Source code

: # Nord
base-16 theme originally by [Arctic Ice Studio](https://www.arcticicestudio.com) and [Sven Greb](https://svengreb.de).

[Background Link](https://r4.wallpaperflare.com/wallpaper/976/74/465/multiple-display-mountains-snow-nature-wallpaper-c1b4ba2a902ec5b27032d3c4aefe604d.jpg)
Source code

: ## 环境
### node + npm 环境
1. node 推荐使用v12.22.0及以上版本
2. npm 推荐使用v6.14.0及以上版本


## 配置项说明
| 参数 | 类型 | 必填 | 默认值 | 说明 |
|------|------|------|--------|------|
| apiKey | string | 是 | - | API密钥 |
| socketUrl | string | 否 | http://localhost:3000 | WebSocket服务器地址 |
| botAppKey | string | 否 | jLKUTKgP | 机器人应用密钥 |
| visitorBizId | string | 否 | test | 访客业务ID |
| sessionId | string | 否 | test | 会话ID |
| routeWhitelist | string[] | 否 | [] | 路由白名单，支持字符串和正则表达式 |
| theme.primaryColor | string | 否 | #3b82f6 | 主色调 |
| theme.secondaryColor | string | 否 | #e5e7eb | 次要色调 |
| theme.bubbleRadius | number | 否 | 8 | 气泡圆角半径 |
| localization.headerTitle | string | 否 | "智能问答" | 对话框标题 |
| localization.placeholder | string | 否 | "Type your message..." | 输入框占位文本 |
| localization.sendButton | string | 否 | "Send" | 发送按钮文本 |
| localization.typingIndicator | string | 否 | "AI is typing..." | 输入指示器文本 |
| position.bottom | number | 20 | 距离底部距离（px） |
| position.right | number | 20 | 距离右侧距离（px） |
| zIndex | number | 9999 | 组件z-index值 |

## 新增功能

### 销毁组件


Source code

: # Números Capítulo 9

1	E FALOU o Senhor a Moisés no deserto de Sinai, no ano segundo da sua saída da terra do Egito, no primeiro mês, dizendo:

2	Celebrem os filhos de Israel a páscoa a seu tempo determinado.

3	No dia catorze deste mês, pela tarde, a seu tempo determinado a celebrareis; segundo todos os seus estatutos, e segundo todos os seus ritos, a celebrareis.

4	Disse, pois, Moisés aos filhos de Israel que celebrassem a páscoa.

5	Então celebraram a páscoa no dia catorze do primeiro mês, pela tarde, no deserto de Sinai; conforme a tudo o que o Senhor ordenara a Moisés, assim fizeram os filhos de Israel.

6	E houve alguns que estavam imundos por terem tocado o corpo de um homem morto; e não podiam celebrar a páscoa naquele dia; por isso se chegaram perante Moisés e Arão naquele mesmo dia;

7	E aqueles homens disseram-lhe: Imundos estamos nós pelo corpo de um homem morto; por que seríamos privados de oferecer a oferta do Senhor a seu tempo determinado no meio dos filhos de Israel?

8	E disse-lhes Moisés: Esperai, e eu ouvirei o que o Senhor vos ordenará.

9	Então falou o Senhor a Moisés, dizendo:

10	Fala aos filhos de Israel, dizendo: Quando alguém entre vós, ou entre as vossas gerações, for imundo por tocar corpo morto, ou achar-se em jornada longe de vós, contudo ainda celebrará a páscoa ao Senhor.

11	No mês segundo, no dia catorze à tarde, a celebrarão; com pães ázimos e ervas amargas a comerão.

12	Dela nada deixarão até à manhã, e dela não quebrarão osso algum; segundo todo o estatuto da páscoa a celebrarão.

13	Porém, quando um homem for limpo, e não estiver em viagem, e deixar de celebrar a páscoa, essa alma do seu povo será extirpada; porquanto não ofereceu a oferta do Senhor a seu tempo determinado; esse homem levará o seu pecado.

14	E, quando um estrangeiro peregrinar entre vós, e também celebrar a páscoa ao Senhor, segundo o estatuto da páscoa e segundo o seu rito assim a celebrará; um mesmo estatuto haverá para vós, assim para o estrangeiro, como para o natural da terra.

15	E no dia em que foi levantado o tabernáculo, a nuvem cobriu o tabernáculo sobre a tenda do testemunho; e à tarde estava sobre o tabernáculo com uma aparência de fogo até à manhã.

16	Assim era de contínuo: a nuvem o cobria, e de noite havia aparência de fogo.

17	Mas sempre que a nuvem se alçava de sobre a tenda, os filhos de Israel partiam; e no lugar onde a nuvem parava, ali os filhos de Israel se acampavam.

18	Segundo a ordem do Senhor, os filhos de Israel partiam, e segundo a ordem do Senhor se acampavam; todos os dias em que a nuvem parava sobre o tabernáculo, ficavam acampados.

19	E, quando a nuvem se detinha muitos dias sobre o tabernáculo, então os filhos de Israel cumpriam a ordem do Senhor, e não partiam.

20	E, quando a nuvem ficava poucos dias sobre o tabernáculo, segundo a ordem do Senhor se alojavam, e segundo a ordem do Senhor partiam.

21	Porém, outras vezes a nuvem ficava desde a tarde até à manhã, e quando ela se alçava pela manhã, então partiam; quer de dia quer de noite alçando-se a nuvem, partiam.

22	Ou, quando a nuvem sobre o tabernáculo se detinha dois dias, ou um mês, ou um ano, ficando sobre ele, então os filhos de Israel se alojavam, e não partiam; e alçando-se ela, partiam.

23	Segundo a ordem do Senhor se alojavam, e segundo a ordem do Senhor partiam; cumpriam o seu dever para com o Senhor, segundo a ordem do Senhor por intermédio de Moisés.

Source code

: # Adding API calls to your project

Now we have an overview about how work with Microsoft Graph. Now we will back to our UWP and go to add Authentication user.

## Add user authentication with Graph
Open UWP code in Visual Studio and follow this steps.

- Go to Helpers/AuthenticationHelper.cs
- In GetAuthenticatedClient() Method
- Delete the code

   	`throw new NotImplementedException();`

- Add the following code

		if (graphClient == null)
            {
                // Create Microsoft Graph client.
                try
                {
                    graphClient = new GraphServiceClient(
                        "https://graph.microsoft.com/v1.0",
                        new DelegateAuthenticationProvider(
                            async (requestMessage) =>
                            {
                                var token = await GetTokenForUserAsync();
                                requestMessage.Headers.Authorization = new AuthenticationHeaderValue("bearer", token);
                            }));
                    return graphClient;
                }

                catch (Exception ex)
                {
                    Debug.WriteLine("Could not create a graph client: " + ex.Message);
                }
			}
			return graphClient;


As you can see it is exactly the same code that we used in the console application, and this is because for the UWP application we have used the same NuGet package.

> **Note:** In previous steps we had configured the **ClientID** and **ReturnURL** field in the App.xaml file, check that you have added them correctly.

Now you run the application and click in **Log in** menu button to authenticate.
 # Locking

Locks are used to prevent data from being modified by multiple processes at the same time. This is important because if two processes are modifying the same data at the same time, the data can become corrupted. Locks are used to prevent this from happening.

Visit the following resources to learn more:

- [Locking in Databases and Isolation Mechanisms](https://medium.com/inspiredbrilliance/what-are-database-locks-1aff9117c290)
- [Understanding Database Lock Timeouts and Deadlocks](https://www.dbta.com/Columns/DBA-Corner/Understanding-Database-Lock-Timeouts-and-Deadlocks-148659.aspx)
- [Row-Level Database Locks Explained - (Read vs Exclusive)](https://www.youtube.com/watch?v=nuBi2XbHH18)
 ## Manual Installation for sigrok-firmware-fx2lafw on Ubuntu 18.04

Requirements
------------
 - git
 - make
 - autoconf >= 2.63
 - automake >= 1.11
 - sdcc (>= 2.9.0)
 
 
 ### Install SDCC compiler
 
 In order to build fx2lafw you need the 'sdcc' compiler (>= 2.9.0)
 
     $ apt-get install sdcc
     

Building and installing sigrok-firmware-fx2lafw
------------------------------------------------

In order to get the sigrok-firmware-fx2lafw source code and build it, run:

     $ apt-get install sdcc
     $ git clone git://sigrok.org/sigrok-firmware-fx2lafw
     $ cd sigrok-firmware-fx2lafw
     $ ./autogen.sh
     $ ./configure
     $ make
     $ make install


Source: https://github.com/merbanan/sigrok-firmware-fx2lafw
......
* _Work request_
Reproduce the lines above verbatim, starting at the line that contains "filhos de Israel?" and ending at the line that contains "natural da terra.", with both of those lines included.

* _Your solution_
7	E aqueles homens disseram-lhe: Imundos estamos nós pelo corpo de um homem morto; por que seríamos privados de oferecer a oferta do Senhor a seu tempo determinado no meio dos filhos de Israel?

8	E disse-lhes Moisés: Esperai, e eu ouvirei o que o Senhor vos ordenará.

9	Então falou o Senhor a Moisés, dizendo:

10	Fala aos filhos de Israel, dizendo: Quando alguém entre vós, ou entre as vossas gerações, for imundo por tocar corpo morto, ou achar-se em jornada longe de vós, contudo ainda celebrará a páscoa ao Senhor.

11	No mês segundo, no dia catorze à tarde, a celebrarão; com pães ázimos e ervas amargas a comerão.

12	Dela nada deixarão até à manhã, e dela não quebrarão osso algum; segundo todo o estatuto da páscoa a celebrarão.

13	Porém, quando um homem for limpo, e não estiver em viagem, e deixar de celebrar a páscoa, essa alma do seu povo será extirpada; porquanto não ofereceu a oferta do Senhor a seu tempo determinado; esse homem levará o seu pecado.

14	E, quando um estrangeiro peregrinar entre vós, e também celebrar a páscoa ao Senhor, segundo o estatuto da páscoa e segundo o seu rito assim a celebrará; um mesmo estatuto haverá para vós, assim para o estrangeiro, como para o natural da terra.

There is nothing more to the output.